Pick out the lines below that include the string "Ballantine".

Stored items from a collection:
────────
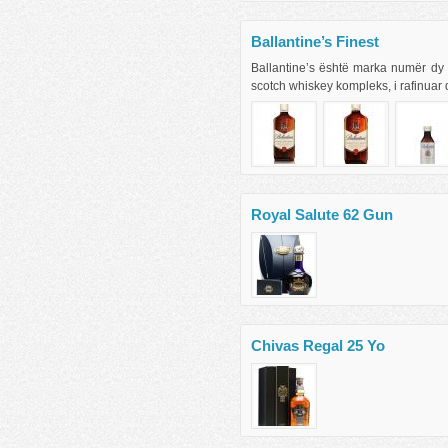
Ballantine’s Finest
Ballantine’s është marka numër dy n
scotch whiskey kompleks, i rafinuar 
Royal Salute 62 Gun
Chivas Regal 25 Yo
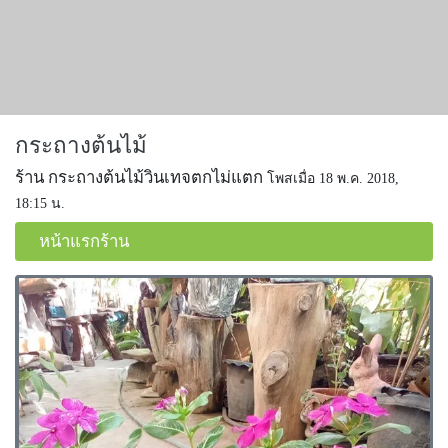
กระถางต้นไม้
ร้าน กระถางต้นไม้วินเทจตกไม่แตก
โพสเมื่อ 18 พ.ค. 2018,
18:15 น.
หน้าแรกร้าน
────────
Answer to the exercise »
Ballantine’s Finest
Ballantine’s është marka numër dy n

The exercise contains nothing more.